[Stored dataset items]
=====
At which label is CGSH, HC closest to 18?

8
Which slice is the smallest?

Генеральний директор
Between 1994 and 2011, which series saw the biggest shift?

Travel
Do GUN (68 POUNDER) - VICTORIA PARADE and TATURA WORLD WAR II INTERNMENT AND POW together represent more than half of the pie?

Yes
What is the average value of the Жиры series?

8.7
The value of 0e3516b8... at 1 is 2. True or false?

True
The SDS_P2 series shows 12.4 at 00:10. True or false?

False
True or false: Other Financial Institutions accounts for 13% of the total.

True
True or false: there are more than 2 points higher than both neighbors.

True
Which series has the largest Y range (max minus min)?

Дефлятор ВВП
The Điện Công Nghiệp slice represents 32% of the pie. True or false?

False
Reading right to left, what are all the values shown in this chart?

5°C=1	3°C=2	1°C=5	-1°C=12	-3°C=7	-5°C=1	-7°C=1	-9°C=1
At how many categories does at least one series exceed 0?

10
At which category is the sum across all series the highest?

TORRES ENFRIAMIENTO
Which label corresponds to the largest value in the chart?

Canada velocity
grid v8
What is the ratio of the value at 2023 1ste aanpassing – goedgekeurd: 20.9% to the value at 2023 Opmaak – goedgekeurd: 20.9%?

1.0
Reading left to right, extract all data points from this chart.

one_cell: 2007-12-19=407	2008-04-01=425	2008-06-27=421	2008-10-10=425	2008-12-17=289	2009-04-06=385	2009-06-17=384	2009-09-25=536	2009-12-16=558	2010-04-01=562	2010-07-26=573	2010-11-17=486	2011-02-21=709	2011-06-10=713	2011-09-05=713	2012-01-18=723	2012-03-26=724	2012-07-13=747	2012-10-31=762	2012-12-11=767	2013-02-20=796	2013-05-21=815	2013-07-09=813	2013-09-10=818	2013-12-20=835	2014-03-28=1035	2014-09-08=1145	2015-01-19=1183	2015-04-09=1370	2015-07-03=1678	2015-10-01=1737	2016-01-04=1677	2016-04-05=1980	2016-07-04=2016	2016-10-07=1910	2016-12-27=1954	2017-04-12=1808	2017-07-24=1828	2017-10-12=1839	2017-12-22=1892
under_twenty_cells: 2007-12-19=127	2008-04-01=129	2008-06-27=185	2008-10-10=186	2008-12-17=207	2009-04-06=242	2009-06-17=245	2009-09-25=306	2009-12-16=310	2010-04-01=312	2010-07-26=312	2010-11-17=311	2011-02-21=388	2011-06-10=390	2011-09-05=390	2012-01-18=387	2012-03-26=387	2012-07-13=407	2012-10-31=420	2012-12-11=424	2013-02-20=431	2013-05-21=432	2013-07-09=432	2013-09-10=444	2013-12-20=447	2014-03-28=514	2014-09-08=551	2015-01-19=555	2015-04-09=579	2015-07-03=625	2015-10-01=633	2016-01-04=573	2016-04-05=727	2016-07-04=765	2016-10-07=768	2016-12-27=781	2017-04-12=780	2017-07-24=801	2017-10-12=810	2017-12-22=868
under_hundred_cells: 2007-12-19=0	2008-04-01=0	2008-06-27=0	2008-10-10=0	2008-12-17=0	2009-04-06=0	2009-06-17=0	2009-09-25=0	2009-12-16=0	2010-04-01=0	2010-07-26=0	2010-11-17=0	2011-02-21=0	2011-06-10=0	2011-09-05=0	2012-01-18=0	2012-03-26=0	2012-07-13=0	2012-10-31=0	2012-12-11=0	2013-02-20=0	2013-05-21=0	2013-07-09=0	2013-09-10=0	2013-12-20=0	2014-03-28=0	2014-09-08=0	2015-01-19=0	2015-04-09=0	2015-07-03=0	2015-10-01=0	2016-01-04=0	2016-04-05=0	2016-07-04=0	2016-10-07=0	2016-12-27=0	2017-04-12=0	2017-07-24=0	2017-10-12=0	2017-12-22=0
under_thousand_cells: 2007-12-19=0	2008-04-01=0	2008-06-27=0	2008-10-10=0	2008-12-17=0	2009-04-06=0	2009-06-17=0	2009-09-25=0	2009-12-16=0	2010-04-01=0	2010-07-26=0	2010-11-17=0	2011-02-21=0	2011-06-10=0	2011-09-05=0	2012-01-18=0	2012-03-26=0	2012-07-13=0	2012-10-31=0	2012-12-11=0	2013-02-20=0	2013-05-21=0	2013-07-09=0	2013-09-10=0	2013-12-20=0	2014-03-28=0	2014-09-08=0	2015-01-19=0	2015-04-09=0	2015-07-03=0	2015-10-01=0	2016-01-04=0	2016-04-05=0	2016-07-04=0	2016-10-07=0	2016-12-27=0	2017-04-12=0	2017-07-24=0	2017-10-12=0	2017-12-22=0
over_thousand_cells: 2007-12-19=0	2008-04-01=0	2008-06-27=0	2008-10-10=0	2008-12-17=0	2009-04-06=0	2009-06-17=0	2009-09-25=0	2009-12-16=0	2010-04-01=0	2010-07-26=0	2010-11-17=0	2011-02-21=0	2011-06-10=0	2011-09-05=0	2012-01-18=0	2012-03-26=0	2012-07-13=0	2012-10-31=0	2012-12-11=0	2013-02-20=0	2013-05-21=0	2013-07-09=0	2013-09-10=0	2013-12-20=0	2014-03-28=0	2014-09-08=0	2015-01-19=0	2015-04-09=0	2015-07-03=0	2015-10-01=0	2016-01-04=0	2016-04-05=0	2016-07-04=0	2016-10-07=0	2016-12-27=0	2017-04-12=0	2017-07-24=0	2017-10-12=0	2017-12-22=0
=====
Exercise: Return, word for word, every line between the line holding "Генеральний директор" and the line holding "Reading left to", inclusive.

Solved exercise:
Генеральний директор
Between 1994 and 2011, which series saw the biggest shift?

Travel
Do GUN (68 POUNDER) - VICTORIA PARADE and TATURA WORLD WAR II INTERNMENT AND POW together represent more than half of the pie?

Yes
What is the average value of the Жиры series?

8.7
The value of 0e3516b8... at 1 is 2. True or false?

True
The SDS_P2 series shows 12.4 at 00:10. True or false?

False
True or false: Other Financial Institutions accounts for 13% of the total.

True
True or false: there are more than 2 points higher than both neighbors.

True
Which series has the largest Y range (max minus min)?

Дефлятор ВВП
The Điện Công Nghiệp slice represents 32% of the pie. True or false?

False
Reading right to left, what are all the values shown in this chart?

5°C=1	3°C=2	1°C=5	-1°C=12	-3°C=7	-5°C=1	-7°C=1	-9°C=1
At how many categories does at least one series exceed 0?

10
At which category is the sum across all series the highest?

TORRES ENFRIAMIENTO
Which label corresponds to the largest value in the chart?

Canada velocity
grid v8
What is the ratio of the value at 2023 1ste aanpassing – goedgekeurd: 20.9% to the value at 2023 Opmaak – goedgekeurd: 20.9%?

1.0
Reading left to right, extract all data points from this chart.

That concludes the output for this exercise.